PROBLEM DESCRIPTION »
Exact copies of the lines from the start of the records through the line with "1. Select the" are what the answer must hold; pictures are not part of it.

[Stored data]
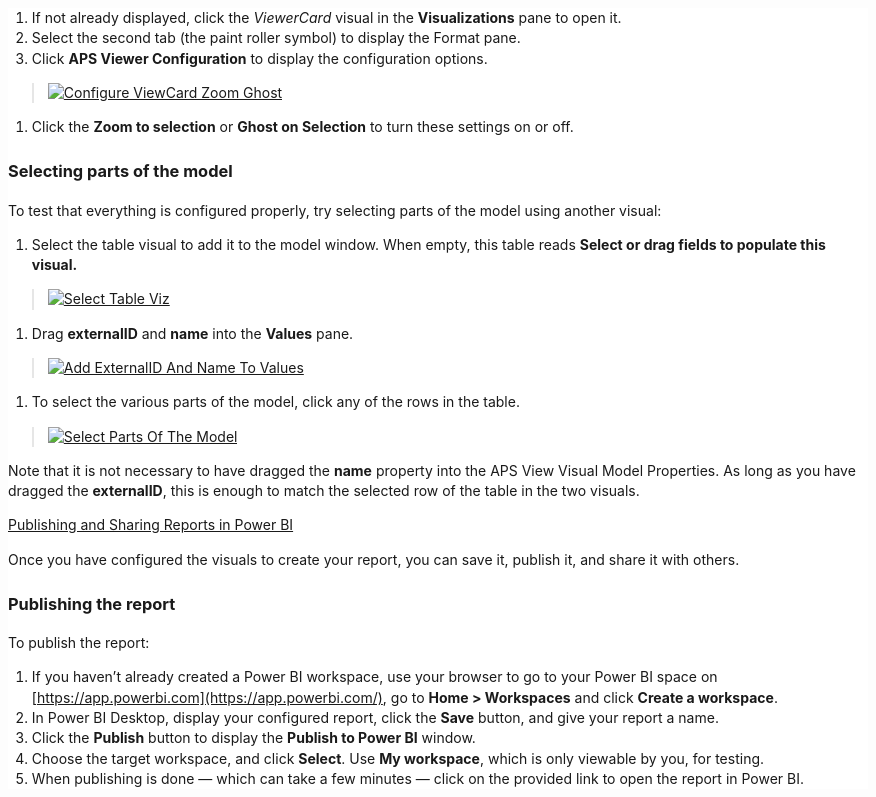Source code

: 1. If not already displayed, click the *ViewerCard* visual in the **Visualizations** pane to open it.
2. Select the second tab (the paint roller symbol) to display the Format pane.
3. Click **APS Viewer Configuration** to display the configuration options.

> [![Configure ViewCard Zoom Ghost](https://developer.doc.autodesk.com/bPlouYTd/A360-endymion-docs-master-30814/_images/configure-viewcard-zoom-ghost.png)](https://aps.autodesk.com/en/docs/endymion/_images/configure-viewcard-zoom-ghost.png)

1. Click the **Zoom to selection** or **Ghost on Selection** to turn these settings on or off.

### Selecting parts of the model

To test that everything is configured properly, try selecting parts of the model using another visual:

1. Select the table visual to add it to the model window. When empty, this table reads **Select or drag fields to populate this visual.**

> [![Select Table Viz](https://developer.doc.autodesk.com/bPlouYTd/A360-endymion-docs-master-30814/_images/pbi-select-table-viz.png)](https://aps.autodesk.com/en/docs/endymion/_images/pbi-select-table-viz.png)

1. Drag **externalID** and **name** into the **Values** pane.

> [![Add ExternalID And Name To Values](https://developer.doc.autodesk.com/bPlouYTd/A360-endymion-docs-master-30814/_images/pbi-add-externalid-name-to-values.png)](https://aps.autodesk.com/en/docs/endymion/_images/pbi-add-externalid-name-to-values.png)

1. To select the various parts of the model, click any of the rows in the table.

> [![Select Parts Of The Model](https://developer.doc.autodesk.com/bPlouYTd/A360-endymion-docs-master-30814/_images/pbi-select-parts-of-the-model.png)](https://aps.autodesk.com/en/docs/endymion/_images/pbi-select-parts-of-the-model.png)

Note that it is not necessary to have dragged the **name** property into the APS View Visual Model Properties. As long as you have dragged the **externalID**, this is enough to match the selected row of the table in the two visuals.

[Publishing and Sharing Reports in Power BI](https://aps.autodesk.com/en/docs/endymion/v1/developers_guide/setup/#publishing-and-sharing-reports-in-power-bi)

Once you have configured the visuals to create your report, you can save it, publish it, and share it with others.

### Publishing the report

To publish the report:

1. If you haven’t already created a Power BI workspace, use your browser to go to your Power BI space on [https://app.powerbi.com](https://app.powerbi.com/), go to **Home > Workspaces** and click **Create a workspace**.
2. In Power BI Desktop, display your configured report, click the **Save** button, and give your report a name.
3. Click the **Publish** button to display the **Publish to Power BI** window.
4. Choose the target workspace, and click **Select**. Use **My workspace**, which is only viewable by you, for testing.
5. When publishing is done — which can take a few minutes — click on the provided link to open the report in Power BI.

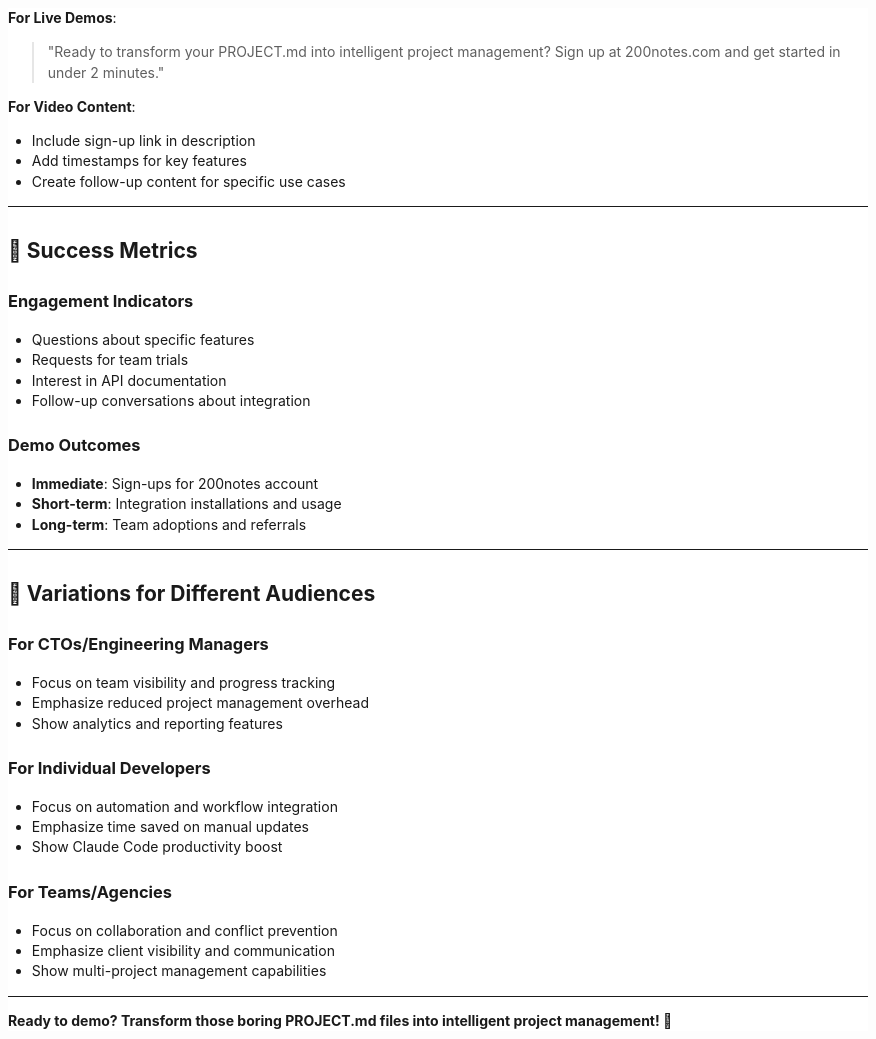 **For Live Demos**:
> "Ready to transform your PROJECT.md into intelligent project management? Sign up at 200notes.com and get started in under 2 minutes."

**For Video Content**:
- Include sign-up link in description
- Add timestamps for key features
- Create follow-up content for specific use cases

---

## 🎯 Success Metrics

### **Engagement Indicators**
- Questions about specific features
- Requests for team trials
- Interest in API documentation
- Follow-up conversations about integration

### **Demo Outcomes**
- **Immediate**: Sign-ups for 200notes account
- **Short-term**: Integration installations and usage
- **Long-term**: Team adoptions and referrals

---

## 🔄 Variations for Different Audiences

### **For CTOs/Engineering Managers**
- Focus on team visibility and progress tracking
- Emphasize reduced project management overhead
- Show analytics and reporting features

### **For Individual Developers**  
- Focus on automation and workflow integration
- Emphasize time saved on manual updates
- Show Claude Code productivity boost

### **For Teams/Agencies**
- Focus on collaboration and conflict prevention
- Emphasize client visibility and communication
- Show multi-project management capabilities

---

**Ready to demo? Transform those boring PROJECT.md files into intelligent project management! 🚀**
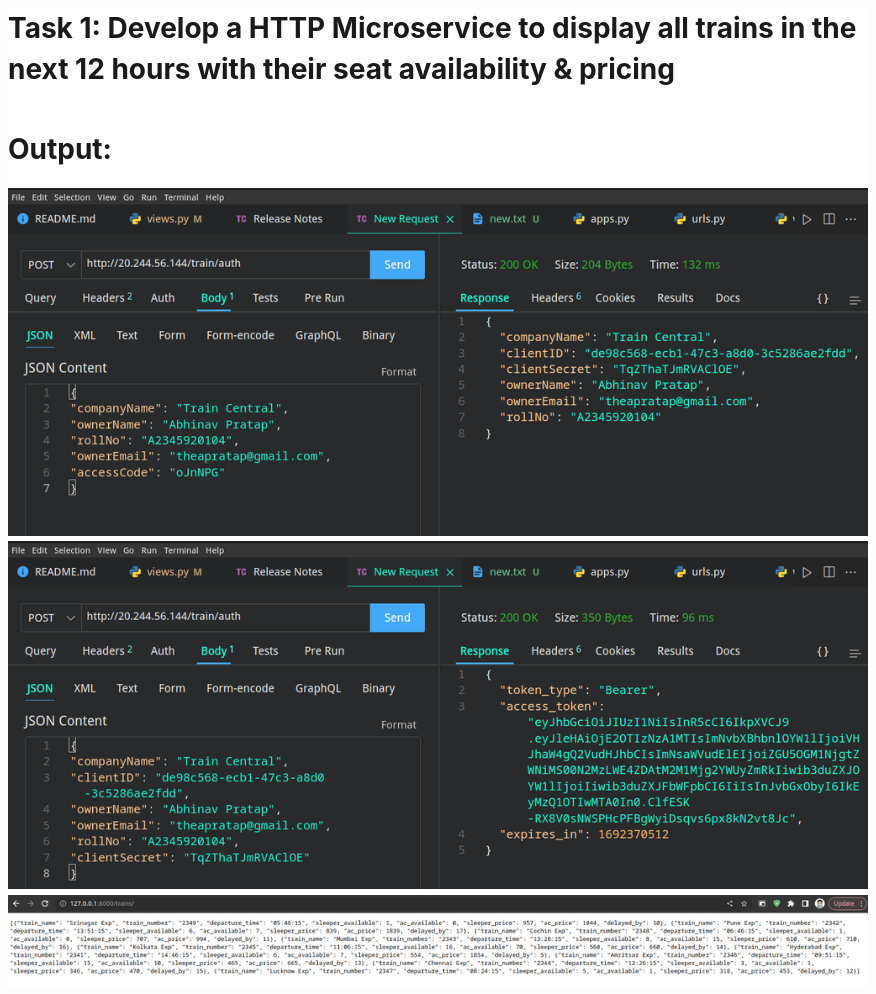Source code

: # Task 1: Develop a HTTP Microservice to display all trains in the next 12 hours with their seat availability & pricing

# Output:
<img width="1000" alt="Screenshot" src="/Output/Screenshot from 2023-08-18 20-18-30.png">
<img width="1000" alt="Screenshot" src="/Output/Screenshot from 2023-08-18 20-20-25.png">
<img width="1000" alt="Screenshot" src="/Output/Screenshot from 2023-08-18 20-22-15.png">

SOLVED EXERCISE »
Source code

: 1. If not already displayed, click the *ViewerCard* visual in the **Visualizations** pane to open it.
2. Select the second tab (the paint roller symbol) to display the Format pane.
3. Click **APS Viewer Configuration** to display the configuration options.

> [![Configure ViewCard Zoom Ghost](https://developer.doc.autodesk.com/bPlouYTd/A360-endymion-docs-master-30814/_images/configure-viewcard-zoom-ghost.png)](https://aps.autodesk.com/en/docs/endymion/_images/configure-viewcard-zoom-ghost.png)

1. Click the **Zoom to selection** or **Ghost on Selection** to turn these settings on or off.

### Selecting parts of the model

To test that everything is configured properly, try selecting parts of the model using another visual:

1. Select the table visual to add it to the model window. When empty, this table reads **Select or drag fields to populate this visual.**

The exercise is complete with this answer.